Photo by Melody

Definition of blight

Categorized under "General"

Definition as written by paulgrow:

A disease characterized by a general and rapid killing of leaves, flowers and stems

See also tomato early blight and late blight

Definition as written by gerddi:

Tomato blight rapidly destroys affected plants. For tomatoes to be affected the fungus must be present in the air (nothing you can do about that) and the leaves have to be wet. Dry leaves cannot be affected.
Here in Europe blight is caused by phytophthora infestans and is worse in cool, damp weather. This is known as late blight in the US. It's the same blight that attacks potatoes and most of the information available is for potatoes, not tomatoes, and it behaves differently in tomatoes.

It starts with some damaged leaves (they go yellow and brown then dry up and fall off). The plants get brown blotches on the stems, flowers dry up and fall off and any fruit that has formed turns brown and leathery. The brown areas on the stem lose their strength and bend and break easily. If you collect undamaged fruit to ripen off the plant, it usually dvelops the brown leathery fungal damage and cannot be eaten.
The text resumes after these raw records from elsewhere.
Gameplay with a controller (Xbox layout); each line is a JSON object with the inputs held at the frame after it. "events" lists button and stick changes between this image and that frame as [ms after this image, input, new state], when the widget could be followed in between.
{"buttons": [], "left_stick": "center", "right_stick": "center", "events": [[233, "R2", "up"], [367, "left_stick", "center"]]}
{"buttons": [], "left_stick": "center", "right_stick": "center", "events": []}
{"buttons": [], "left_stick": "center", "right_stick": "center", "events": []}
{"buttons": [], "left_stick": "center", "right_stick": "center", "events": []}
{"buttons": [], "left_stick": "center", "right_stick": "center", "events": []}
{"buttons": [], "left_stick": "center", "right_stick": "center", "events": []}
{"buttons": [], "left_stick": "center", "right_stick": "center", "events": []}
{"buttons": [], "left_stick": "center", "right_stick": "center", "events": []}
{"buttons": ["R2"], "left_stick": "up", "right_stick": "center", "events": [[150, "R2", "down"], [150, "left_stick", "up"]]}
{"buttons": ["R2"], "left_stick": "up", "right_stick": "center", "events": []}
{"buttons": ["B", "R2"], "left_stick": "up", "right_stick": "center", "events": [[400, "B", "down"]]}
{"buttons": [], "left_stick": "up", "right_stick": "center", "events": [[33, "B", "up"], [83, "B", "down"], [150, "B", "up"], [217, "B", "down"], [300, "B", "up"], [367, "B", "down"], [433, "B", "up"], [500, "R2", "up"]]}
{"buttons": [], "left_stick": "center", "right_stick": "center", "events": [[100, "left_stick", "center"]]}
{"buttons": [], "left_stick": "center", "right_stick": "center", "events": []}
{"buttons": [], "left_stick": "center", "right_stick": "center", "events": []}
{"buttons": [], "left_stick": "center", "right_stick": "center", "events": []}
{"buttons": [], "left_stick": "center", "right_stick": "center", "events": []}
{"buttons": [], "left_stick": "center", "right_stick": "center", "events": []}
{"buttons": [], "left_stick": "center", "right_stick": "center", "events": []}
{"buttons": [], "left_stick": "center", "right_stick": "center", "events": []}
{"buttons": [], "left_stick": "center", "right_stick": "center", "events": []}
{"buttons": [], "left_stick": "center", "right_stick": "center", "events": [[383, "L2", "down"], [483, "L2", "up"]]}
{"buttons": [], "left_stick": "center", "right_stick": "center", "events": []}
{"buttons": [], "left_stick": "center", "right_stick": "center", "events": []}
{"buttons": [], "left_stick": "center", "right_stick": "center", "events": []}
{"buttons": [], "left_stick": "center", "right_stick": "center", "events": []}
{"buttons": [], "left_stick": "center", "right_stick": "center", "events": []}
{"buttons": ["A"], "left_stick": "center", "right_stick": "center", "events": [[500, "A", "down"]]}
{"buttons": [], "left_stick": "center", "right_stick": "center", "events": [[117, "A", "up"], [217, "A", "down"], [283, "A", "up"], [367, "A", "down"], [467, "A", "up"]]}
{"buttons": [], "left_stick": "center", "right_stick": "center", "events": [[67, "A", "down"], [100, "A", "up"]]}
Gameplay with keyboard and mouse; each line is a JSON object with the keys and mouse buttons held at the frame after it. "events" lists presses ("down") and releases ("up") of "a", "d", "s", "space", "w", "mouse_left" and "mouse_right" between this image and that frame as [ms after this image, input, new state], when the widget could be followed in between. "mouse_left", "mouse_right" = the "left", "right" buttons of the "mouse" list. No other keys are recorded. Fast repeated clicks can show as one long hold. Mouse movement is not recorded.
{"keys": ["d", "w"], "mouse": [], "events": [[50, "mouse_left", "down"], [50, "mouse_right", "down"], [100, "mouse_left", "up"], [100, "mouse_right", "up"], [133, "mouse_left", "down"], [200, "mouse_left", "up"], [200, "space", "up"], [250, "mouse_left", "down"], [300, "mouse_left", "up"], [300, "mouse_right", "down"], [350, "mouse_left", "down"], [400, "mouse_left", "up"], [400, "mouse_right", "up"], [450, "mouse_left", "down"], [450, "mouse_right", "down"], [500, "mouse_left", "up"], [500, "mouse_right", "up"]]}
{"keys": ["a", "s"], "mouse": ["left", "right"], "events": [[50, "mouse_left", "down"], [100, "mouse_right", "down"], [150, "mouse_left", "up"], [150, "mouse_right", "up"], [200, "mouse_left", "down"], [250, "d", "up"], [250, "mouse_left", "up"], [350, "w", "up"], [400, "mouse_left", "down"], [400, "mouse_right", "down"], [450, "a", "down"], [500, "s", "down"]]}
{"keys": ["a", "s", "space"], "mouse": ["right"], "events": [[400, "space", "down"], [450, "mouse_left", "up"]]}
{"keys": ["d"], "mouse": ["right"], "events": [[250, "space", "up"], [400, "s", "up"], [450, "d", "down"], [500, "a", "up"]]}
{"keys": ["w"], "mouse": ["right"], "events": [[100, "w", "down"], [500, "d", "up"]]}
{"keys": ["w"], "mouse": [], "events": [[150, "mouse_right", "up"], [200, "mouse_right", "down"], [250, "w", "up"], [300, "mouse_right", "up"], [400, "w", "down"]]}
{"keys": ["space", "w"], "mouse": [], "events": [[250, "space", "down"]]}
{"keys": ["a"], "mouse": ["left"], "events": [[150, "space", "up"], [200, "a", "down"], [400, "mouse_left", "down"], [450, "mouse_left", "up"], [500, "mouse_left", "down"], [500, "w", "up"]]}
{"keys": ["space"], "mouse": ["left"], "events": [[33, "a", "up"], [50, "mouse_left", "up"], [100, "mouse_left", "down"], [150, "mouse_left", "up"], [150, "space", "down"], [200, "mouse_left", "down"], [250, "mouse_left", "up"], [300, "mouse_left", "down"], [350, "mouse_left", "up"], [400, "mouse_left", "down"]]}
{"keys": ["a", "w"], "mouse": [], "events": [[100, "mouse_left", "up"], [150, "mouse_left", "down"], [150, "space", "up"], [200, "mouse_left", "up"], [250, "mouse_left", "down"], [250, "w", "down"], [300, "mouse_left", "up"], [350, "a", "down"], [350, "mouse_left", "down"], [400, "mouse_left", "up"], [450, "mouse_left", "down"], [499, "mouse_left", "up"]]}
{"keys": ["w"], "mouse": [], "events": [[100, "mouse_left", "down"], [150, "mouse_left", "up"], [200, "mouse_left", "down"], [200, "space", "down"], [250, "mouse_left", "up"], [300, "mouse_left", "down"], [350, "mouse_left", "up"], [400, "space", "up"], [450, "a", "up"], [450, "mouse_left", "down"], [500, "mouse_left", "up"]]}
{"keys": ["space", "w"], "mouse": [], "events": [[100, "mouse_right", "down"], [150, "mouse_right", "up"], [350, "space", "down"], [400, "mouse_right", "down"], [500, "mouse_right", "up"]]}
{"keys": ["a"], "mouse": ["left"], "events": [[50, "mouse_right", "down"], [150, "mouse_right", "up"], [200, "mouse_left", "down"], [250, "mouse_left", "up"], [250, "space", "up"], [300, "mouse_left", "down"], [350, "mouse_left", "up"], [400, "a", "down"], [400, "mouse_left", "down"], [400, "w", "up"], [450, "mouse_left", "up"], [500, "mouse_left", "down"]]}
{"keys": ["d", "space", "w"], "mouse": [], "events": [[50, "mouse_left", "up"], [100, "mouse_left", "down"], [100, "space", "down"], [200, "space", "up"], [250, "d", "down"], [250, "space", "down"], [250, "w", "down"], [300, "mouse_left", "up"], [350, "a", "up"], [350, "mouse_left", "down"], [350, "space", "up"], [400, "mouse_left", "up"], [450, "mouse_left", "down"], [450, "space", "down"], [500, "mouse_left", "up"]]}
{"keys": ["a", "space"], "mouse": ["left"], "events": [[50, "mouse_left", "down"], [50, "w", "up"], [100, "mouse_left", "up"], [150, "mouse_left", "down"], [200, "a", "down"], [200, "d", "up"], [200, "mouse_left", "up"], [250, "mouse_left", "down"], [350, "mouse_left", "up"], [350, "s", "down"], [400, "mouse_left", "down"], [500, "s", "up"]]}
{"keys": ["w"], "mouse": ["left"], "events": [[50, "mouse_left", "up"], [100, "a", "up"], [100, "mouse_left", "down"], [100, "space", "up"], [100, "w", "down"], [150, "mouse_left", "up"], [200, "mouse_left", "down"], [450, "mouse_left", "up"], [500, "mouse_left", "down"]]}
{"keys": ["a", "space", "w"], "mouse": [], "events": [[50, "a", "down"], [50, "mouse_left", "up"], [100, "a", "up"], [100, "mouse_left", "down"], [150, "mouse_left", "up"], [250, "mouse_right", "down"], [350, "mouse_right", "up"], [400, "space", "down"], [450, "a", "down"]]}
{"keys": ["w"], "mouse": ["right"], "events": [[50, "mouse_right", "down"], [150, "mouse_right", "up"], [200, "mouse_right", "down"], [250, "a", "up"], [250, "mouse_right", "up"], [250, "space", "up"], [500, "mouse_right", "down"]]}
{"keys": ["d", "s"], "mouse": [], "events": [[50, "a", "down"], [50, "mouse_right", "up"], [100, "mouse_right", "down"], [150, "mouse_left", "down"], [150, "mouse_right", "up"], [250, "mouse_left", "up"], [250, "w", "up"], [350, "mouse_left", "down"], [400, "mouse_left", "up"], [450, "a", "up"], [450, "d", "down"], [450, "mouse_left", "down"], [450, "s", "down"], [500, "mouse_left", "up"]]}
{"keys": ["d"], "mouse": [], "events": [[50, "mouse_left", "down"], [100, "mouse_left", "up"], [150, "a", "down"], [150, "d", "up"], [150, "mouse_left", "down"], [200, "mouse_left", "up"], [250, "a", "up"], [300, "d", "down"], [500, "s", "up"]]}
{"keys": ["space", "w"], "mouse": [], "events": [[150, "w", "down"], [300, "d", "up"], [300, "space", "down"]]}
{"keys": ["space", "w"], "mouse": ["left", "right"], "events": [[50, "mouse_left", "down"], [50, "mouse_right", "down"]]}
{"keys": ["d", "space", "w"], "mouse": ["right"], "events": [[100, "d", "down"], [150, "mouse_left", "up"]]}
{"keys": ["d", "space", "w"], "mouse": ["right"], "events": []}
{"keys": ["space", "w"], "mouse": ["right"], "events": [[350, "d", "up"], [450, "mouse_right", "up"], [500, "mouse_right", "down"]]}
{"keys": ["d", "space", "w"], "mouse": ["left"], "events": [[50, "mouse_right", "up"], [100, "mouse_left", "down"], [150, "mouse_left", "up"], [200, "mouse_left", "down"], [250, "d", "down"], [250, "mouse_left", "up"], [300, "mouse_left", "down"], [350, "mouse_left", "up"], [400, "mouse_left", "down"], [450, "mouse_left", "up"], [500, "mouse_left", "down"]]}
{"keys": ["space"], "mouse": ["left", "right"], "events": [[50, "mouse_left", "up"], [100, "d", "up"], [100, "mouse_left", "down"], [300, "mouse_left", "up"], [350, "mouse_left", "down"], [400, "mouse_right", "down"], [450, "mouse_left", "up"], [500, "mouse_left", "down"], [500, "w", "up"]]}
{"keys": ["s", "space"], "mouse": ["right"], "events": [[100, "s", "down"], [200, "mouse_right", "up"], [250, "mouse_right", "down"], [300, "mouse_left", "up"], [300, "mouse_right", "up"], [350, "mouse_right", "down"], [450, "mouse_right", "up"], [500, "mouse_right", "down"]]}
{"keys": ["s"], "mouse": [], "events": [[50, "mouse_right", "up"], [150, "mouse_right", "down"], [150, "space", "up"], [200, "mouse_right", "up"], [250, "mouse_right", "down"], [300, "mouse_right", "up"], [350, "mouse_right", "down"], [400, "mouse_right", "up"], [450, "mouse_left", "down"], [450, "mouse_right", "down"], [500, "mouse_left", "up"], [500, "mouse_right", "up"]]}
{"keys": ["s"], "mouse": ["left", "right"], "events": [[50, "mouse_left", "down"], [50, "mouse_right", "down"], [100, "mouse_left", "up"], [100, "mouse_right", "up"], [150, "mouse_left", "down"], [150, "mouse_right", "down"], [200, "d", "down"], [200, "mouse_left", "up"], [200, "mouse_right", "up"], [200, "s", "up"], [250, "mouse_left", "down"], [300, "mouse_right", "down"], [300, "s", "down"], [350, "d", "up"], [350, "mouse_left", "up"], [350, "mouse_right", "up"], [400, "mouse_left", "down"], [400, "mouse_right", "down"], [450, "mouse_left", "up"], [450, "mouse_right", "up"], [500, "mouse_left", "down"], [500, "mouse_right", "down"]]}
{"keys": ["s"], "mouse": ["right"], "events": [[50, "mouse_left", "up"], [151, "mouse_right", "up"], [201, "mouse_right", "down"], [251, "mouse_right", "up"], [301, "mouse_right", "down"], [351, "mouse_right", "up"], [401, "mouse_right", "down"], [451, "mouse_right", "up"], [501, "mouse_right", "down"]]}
You can save seed from blighted tomato plants as long as you ferment the seed for about three days before drying it. This fermentation destroys the fungus.

Some people spray with copper sulphate, some with marestail infusion (equisetum arvense or e. sylvaticum) but these need to be applied before attack to be any good.

DO NOT put diseased plants in your compost heap (unless it is a really hot one) and make sure you collect any tomato leaves/flowers/fruits that have fallen onthe soil as the fungus can survive on these for up to a year.

DO NOT plant potatoes in the same ground the following year.